Text section »
GAZA, July 4 (Reuters) - President Mahmoud Abbas's emergency government paid Palestinian Authority workers, excluding some 19,000 who report to Hamas, their first full wages in 17 months on Wednesday.

It was able to make the payments because Israel, and the United States and other Western powers ended an economic embargo of the Palestinian Authority after Hamas seized Gaza last month and Abbas fired the government led by the Islamist group.

"I will use the money to pay my debts," said Falah Samaam, a Health Ministry employee in Gaza whose monthly wage is 1,300 shekels ($310).

Dozens of workers formed long lines in the morning in front of banks in the Hamas-controlled territory to withdraw money the government deposited in their accounts.

In the occupied West Bank, where Abbas's Fatah faction is dominant and the standard of living higher, lines at the banks were thinner. "The salaries are in the (employees') accounts but they are at work," said a bank official.

Nearly 140,000 Palestinian Authority workers, including tens of thousands in Gaza, were slated to receive their salaries, according to Western diplomats.

Senior sources in Prime Minister Salam Fayyad's office said 19,000 Hamas-appointed workers were not paid.

Some 12,000 other employees from Fatah and other factions were also excluded because they were hired after Hamas came to power in a January 2006 election and their salaries were not included in the last annual budget in 2005, the sources said.

EXCLUSION

Ismail Haniyeh of Hamas, the prime minister dismissed by Abbas, said Fayyad's decision to exclude some employees went against "the minimal rights of Palestinian citizens" and would fuel resentment between Gaza and the West Bank.

He did not say whether his administration in Gaza would take any steps to pay those workers.

Dataset excerpt »
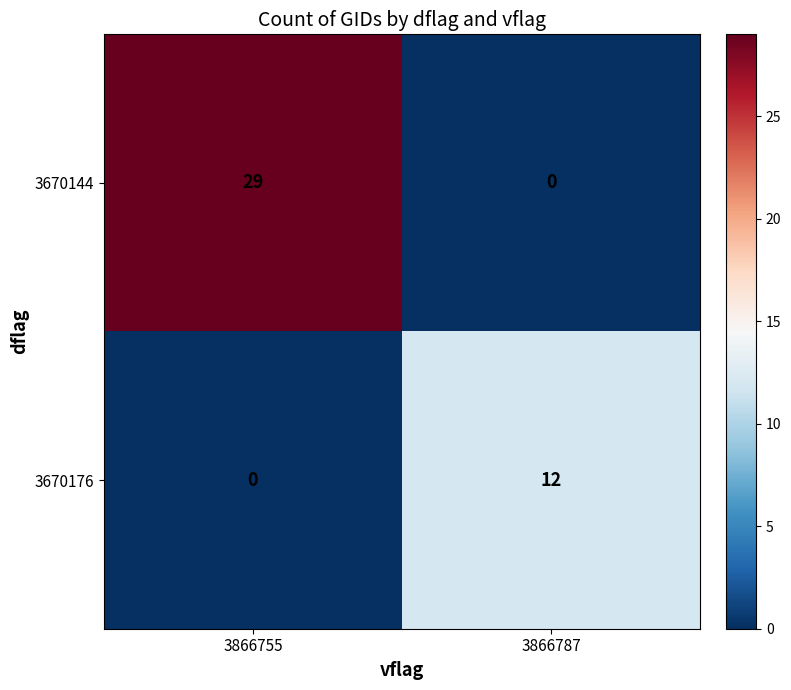

Reading left to right, list all the values displayed in this chart.

3670144: 29	0
3670176: 0	12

Task description » In the wage report, rewrite the passage from "Ismail Haniyeh of" up to and including "pay those workers.", changing "Gaza" to "the Gaza Strip".

Exercise response »
Ismail Haniyeh of Hamas, the prime minister dismissed by Abbas, said Fayyad's decision to exclude some employees went against "the minimal rights of Palestinian citizens" and would fuel resentment between the Gaza Strip and the West Bank.

He did not say whether his administration in the Gaza Strip would take any steps to pay those workers.